─── Trecho fornecido
Há uma longa lista que poderia ser acrescentada a esse tipo de benefícios, que devemos à tão desprezada era dos progressos científicos e técnicos.

Aqui, porém, a voz da crítica pessimista se faz ouvir e nos adverte que a maioria dessas satisfações segue o modelo do ‘prazer barato’ louvado pela anedota: o prazer obtido ao se colocar a perna nua para fora das roupas de cama numa fria noite de inverno e recolhê-la novamente.

Enfim, de que nos vale uma vida longa se ela se revela difícil e estéril em alegrias?

‘Amarás a teu próximo como a ti mesmo.’
Por que deveremos agir desse modo? Que bem isso nos trará? Acima de tudo, como conseguiremos agir desse modo? Como isso pode ser possível?
Meu amor, para mim, é algo de valioso, que eu não devo jogar fora sem reflexão.

Se essa pessoa for um estranho para mim e não conseguir atrair-me por um de seus próprios valores, ou por qualquer significação que já possa ter adquirido para a minha vida emocional, me será muito difícil amá-la. Na verdade, eu estaria errado agindo assim, pois meu amor é valorizado por todos os meus como um sinal de minha preferência por eles, e seria injusto para com eles, colocar um estranho no mesmo plano em que eles estão.

Através de um exame mais detalhado, descubro ainda outras dificuldades. Não meramente esse estranho é, em geral, indigno de meu amor; honestamente, tenho de confessar que ele possui mais direito a minha hostilidade e, até mesmo, meu ódio. Não parece apresentar o mais leve traço de amor por mim e não demonstra a mínima consideração para comigo. Se disso ele puder auferir uma vantagem qualquer, não hesitará em me prejudicar; tampouco pergunta a si mesmo se a vantagem assim obtida contém alguma proporção com a extensão do dano que causa em mim. Na verdade, não precisa nem mesmo auferir alguma vantagem; se puder satisfazer qualquer tipo de desejo com isso, não se importará em escarnecer de mim, em me insultar, me caluniar e me mostrar a superioridade de seu poder, e, quanto mais seguro se sentir e mais desamparado eu for, mais, com certeza, posso esperar que se comporte dessa maneira para comigo.

E há um segundo mandamento que me parece mais incompreensível ainda e que desperta em mim uma oposição mais forte ainda. Trata-se do mandamento ‘Ama os teus inimigos’. Refletindo sobre ele, no entanto, percebo que estou errado em considerá-lo como uma imposição maior. No fundo, é a mesma coisa.
──────
# Instruções da atividade
No trecho fornecido, qual é o segundo mandamento descrito como ainda mais incompreensível? Responda usando apenas o que está no trecho fornecido.
─── Dados apresentados
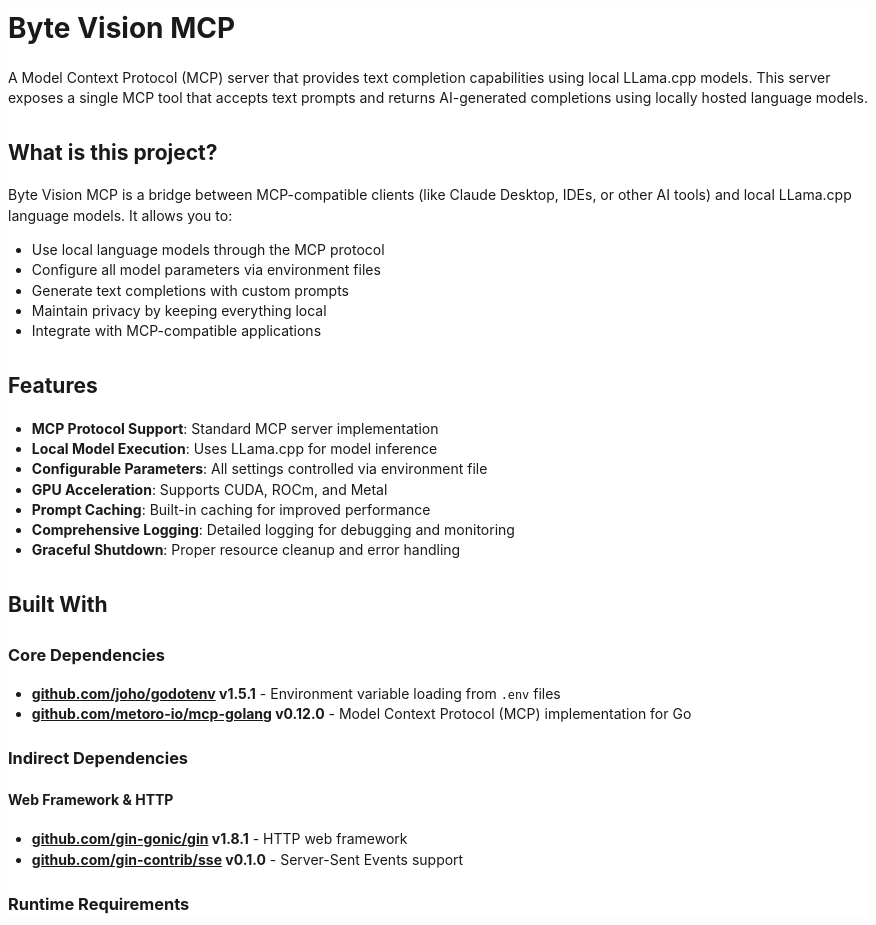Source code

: # Byte Vision MCP

A Model Context Protocol (MCP) server that provides text completion capabilities using local LLama.cpp models. This
server exposes a single MCP tool that accepts text prompts and returns AI-generated completions using locally hosted
language models.

## What is this project?

Byte Vision MCP is a bridge between MCP-compatible clients (like Claude Desktop, IDEs, or other AI tools) and local
LLama.cpp language models. It allows you to:

- Use local language models through the MCP protocol
- Configure all model parameters via environment files
- Generate text completions with custom prompts
- Maintain privacy by keeping everything local
- Integrate with MCP-compatible applications

## Features

- **MCP Protocol Support**: Standard MCP server implementation
- **Local Model Execution**: Uses LLama.cpp for model inference
- **Configurable Parameters**: All settings controlled via environment file
- **GPU Acceleration**: Supports CUDA, ROCm, and Metal
- **Prompt Caching**: Built-in caching for improved performance
- **Comprehensive Logging**: Detailed logging for debugging and monitoring
- **Graceful Shutdown**: Proper resource cleanup and error handling

## Built With

### Core Dependencies

- **[github.com/joho/godotenv](https://github.com/joho/godotenv) v1.5.1** - Environment variable loading from `.env`
  files
- **[github.com/metoro-io/mcp-golang](https://github.com/metoro-io/mcp-golang) v0.12.0** - Model Context Protocol (MCP)
  implementation for Go

### Indirect Dependencies

#### Web Framework & HTTP

- **[github.com/gin-gonic/gin](https://github.com/gin-gonic/gin) v1.8.1** - HTTP web framework
- **[github.com/gin-contrib/sse](https://github.com/gin-contrib/sse) v0.1.0** - Server-Sent Events support

### Runtime Requirements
──────
# Resolução do problema
O mandamento ‘Ama os teus inimigos’.